My phone and Mac use different AppleIDs so how is it possible that
facetime calls to my personal iphone appear on my work Mac? More
importantly how can I stop it happening?
I've never connected them via sidecar nor icloud nor imessage. The only communication they've had with each other is when I've hotspotted the
phone's mobile data.
Chris <ithinkiam@gmail.com> wrote:
My phone and Mac use different AppleIDs so how is it possible that
facetime calls to my personal iphone appear on my work Mac? More
importantly how can I stop it happening?
Turn off bluetooth for one or the other? BT is how the first handshake for things like AirDrop work - could be worth a try to see if that's how they find each other?
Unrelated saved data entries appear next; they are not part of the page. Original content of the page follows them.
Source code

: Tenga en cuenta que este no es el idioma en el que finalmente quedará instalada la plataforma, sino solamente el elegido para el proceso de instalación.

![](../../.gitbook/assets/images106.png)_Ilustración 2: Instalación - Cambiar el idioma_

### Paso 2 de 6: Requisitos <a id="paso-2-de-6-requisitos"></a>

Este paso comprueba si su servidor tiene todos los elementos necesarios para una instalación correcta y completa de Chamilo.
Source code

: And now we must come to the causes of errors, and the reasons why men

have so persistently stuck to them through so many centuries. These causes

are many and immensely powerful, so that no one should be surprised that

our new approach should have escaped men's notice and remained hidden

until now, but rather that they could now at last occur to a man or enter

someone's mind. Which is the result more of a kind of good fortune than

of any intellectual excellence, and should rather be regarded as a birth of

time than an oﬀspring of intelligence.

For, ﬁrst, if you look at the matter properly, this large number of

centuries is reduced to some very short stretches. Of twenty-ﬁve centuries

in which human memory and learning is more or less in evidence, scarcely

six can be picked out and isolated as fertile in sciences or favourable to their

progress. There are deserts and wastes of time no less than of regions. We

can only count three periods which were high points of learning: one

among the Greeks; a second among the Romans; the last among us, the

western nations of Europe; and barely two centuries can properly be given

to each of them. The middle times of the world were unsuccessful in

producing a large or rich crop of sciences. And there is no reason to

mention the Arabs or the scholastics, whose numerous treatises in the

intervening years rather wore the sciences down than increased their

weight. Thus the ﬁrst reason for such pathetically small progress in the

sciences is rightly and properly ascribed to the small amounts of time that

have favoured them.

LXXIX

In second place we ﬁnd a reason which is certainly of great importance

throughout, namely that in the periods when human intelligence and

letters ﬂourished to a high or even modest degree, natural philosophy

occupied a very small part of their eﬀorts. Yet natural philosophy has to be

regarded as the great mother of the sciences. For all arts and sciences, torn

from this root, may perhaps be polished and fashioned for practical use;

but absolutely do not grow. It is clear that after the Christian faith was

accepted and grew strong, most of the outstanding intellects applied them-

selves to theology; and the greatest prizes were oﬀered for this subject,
On 18/01/2022 11:58, Chris wrote:
My phone and Mac use different AppleIDs so how is it possible that
facetime calls to my personal iphone appear on my work Mac? More
importantly how can I stop it happening?
I've never connected them via sidecar nor icloud nor imessage. The
only communication they've had with each other is when I've hotspotted
the phone's mobile data.
Where is the work Mac - at work on the work network or at home on the
home network?
I assume the latter and that they are locating each other by virtue of
being on the same LAN at same time.
Not sure how you could stop it other than disabling Bluetooth as someone suggested but then you'd lose headphones etc as well.
If it's any consolation I think it's the phone making use of the Mac to display facetime calls on a larger screen - not that the Mac is
permanently associated with your AppleID.
The way to check that would be
to switch off the phone (or go into airplane mode), restart the Mac
(just in case), get someone to make a Facetime call to you and see if it still arrives on the Mac.